Patient Record

Sharing Your Medical Record

Increasingly, patient medical data is shared e.g. between GP surgeries and District Nursing, in order to give clinicians access to the most up to date information when attending patients.

The systems we operate require that any sharing of medical information is consented to by patients beforehand. Patients must consent to the sharing of data held by a health provider to other health providers and must also consent to which of the other providers can access their data.

e.g. it may be necessary to share data held in GP practices with district nurses but the local podiatry department would not need to see it to undertake their work. In this case, patients would allow the surgery to share their data, they would allow the district nurses to access it but they would not allow access by the podiatry department. In this way access to patient data is under patients' control and can be shared on a 'need to know' basis.

Update your personal details

It is important that we have up to date contact details in case we need to contact you.

Please let us know as soon as possible if you change your address, telephone number or name. You will need to come into the surgery to complete a Change of Details form.

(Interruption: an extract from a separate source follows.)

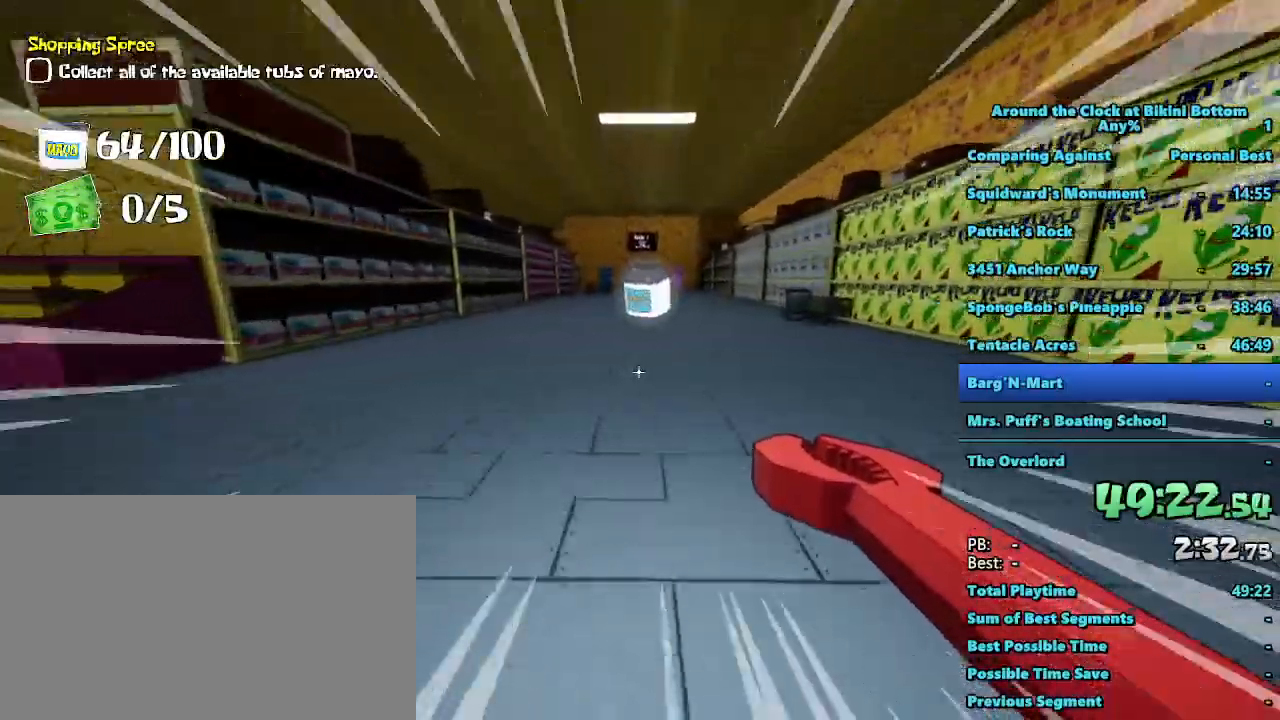
{"keys": ["shift", "w"], "mouse": []}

Please note: If your name has changed due to Marriage or by Deed Poll, you will need to provide us with a copy of the appropriate document (requirement of Department of Health).

If you have moved, please check to make sure your new address falls within our practice boundary. If not you will need to register with a new surgery.

Summary Care Record

The Central NHS Computer System, called the Summary Care Record (SCR), is intended to help emergency doctors and nurses help you when you contact them when the surgery is closed. Initially, it will contain just your medications and allergies.

Later on, as the SCR develops, other staff who work in the NHS will be able to access it, along with information from hospitals, out of hours services, and specialists letters that may be added as well.

Your information will be extracted from practices such as ours and held on central NHS databases.   

As with all new systems there are pros and cons to think about. When you speak to an emergency doctor, you might overlook something that is important and if they have access to your medical record it might avoid mistakes or problems. Even then, you should be asked to give your consent each time a member of NHS Staff wishes to access your record, unless you are medically unable to do so.

On the other hand, you may have strong views about sharing your personal information and wish to keep your information at the level of this practice. Connecting for Health (CfH), the government agency responsible for the Summary Care Record have agreed with doctors’ leaders that new patients registering with this practice should be able to decide whether or not their information is uploaded to the Central NHS Computer System.

For existing patients it is different in that it is assumed that you want your record uploaded to the Central NHS Computer System unless you actively opt out.